Dataset items ->
------------------------------------------------

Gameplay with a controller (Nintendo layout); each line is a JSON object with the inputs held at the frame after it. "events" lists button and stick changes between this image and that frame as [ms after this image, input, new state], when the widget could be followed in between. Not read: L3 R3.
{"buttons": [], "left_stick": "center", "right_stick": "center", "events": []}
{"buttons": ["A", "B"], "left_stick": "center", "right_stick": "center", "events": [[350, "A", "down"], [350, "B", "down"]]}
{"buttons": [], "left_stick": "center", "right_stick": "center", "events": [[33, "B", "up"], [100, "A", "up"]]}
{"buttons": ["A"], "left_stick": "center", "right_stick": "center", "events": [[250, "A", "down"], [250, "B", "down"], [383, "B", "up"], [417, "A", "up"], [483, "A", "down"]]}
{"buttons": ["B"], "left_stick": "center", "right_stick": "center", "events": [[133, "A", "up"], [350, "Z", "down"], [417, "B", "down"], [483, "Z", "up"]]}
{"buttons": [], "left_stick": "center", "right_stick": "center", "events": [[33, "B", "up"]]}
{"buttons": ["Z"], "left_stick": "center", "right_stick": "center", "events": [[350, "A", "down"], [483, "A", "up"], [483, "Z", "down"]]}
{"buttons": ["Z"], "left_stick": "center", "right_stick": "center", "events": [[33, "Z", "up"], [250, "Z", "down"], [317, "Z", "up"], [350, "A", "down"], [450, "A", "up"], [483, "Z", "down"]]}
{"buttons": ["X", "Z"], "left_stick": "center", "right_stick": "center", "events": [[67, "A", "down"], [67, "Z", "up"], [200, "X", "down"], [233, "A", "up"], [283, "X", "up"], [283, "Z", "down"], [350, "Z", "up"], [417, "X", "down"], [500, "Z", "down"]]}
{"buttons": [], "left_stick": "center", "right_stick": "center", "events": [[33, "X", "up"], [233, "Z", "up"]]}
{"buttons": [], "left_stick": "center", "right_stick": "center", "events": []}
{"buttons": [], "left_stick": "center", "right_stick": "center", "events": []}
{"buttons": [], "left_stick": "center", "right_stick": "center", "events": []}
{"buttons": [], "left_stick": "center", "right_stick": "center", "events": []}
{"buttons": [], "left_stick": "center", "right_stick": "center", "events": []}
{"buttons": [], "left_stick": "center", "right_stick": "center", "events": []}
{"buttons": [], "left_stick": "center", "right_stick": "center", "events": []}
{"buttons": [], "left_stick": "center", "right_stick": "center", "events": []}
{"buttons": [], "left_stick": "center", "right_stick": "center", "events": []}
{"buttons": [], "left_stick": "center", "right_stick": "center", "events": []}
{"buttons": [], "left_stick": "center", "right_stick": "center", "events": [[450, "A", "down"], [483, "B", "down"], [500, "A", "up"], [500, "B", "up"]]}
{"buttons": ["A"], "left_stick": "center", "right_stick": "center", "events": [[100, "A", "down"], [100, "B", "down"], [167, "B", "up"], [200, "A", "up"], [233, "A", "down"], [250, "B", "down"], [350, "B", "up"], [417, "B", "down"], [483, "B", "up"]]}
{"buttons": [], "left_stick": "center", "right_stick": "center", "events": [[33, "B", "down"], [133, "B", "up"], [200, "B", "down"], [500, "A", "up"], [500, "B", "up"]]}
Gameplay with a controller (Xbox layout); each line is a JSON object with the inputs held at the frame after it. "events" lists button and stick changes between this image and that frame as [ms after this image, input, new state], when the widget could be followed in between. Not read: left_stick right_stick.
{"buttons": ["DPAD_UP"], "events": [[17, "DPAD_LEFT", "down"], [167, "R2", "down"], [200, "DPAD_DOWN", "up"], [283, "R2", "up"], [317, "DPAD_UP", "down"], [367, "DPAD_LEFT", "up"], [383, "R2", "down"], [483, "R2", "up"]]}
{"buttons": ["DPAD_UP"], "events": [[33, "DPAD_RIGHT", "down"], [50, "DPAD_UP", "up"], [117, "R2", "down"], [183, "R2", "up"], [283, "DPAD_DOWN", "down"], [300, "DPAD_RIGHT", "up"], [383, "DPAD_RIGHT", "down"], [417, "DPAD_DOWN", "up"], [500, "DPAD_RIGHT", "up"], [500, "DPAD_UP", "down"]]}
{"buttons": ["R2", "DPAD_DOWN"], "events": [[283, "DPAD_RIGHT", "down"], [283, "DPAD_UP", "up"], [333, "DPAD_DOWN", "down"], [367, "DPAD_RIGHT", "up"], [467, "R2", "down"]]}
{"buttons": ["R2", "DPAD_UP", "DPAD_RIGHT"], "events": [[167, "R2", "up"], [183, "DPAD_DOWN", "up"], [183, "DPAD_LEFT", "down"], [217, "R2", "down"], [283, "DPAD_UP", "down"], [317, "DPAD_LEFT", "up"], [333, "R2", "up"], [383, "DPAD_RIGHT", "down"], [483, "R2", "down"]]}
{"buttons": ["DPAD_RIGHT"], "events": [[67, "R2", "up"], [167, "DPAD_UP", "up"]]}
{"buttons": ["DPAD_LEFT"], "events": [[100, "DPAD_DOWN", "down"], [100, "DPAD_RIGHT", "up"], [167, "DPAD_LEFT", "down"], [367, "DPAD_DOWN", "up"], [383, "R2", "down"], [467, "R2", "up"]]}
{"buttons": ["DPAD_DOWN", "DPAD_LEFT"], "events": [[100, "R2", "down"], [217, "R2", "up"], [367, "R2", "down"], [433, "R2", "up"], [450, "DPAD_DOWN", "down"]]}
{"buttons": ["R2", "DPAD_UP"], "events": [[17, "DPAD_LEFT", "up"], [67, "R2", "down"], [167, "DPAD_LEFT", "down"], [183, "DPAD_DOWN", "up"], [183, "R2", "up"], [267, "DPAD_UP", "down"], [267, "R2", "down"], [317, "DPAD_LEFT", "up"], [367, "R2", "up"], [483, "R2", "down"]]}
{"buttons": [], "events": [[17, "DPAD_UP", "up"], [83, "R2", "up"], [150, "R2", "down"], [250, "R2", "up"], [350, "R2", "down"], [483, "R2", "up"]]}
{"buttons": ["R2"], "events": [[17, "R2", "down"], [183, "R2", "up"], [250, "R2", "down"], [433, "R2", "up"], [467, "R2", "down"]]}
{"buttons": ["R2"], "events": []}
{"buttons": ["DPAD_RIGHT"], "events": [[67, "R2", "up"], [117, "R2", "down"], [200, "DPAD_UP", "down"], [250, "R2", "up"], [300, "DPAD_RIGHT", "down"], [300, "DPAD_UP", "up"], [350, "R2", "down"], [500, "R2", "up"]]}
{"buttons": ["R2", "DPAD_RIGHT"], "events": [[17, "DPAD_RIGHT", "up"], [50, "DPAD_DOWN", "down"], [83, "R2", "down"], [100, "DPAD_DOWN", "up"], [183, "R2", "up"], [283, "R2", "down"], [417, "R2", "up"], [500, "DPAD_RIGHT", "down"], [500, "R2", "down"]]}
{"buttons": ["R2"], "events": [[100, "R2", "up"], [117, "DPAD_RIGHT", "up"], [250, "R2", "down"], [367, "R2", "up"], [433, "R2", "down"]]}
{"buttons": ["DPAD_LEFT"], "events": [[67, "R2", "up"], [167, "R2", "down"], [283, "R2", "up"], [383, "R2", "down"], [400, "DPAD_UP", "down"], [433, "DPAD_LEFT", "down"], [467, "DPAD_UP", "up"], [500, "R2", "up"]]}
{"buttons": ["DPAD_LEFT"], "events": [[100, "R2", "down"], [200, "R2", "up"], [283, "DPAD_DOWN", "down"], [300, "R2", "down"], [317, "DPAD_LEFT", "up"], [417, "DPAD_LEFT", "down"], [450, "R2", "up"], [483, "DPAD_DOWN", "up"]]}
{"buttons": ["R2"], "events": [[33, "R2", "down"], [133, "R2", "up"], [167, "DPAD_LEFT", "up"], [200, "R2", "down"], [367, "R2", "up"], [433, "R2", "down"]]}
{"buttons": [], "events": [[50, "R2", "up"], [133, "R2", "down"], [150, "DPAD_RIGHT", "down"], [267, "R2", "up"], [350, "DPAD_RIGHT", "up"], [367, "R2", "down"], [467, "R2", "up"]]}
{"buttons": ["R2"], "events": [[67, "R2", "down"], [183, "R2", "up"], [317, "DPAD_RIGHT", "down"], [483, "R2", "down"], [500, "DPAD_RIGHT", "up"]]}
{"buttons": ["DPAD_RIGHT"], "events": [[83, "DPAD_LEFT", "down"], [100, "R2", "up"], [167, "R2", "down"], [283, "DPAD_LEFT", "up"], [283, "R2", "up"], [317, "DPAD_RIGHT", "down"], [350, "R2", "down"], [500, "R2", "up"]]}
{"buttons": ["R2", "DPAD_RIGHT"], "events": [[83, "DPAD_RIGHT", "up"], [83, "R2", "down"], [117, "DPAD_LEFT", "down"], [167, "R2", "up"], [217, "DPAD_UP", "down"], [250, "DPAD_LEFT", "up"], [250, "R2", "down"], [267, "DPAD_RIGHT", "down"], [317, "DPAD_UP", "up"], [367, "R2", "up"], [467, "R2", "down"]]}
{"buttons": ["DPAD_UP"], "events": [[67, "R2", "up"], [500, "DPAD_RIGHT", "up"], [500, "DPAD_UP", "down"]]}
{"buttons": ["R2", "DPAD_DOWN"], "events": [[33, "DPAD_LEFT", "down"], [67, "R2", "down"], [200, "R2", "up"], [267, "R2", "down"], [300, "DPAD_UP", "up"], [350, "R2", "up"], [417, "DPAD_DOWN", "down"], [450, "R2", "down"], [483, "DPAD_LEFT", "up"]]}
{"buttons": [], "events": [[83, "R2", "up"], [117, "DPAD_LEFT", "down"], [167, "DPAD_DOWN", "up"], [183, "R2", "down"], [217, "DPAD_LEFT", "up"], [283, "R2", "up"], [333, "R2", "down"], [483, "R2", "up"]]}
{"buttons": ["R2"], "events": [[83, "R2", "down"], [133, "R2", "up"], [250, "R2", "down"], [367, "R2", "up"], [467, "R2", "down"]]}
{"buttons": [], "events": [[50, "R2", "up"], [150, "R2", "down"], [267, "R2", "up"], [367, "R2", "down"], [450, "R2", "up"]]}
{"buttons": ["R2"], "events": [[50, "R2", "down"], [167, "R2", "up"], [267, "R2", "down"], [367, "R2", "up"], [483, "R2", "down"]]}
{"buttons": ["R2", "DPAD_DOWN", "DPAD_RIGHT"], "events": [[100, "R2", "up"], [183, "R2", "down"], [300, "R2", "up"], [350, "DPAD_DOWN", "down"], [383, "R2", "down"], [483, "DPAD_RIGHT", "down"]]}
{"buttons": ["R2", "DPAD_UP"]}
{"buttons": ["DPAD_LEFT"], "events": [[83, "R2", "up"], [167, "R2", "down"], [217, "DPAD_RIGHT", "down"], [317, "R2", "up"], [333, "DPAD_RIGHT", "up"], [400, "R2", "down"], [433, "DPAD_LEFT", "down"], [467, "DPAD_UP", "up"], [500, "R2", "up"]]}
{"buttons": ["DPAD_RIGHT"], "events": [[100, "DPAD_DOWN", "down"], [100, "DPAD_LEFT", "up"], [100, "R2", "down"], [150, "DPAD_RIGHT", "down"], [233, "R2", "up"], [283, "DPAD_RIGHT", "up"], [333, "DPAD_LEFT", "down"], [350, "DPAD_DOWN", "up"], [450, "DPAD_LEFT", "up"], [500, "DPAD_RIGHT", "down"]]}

------------------------------------------------

Exercise goal ->
Would you please filter the lines above and copy every one that includes "layout"?

Response to this task ->
Gameplay with a controller (Nintendo layout); each line is a JSON object with the inputs held at the frame after it. "events" lists button and stick changes between this image and that frame as [ms after this image, input, new state], when the widget could be followed in between. Not read: L3 R3.
Gameplay with a controller (Xbox layout); each line is a JSON object with the inputs held at the frame after it. "events" lists button and stick changes between this image and that frame as [ms after this image, input, new state], when the widget could be followed in between. Not read: left_stick right_stick.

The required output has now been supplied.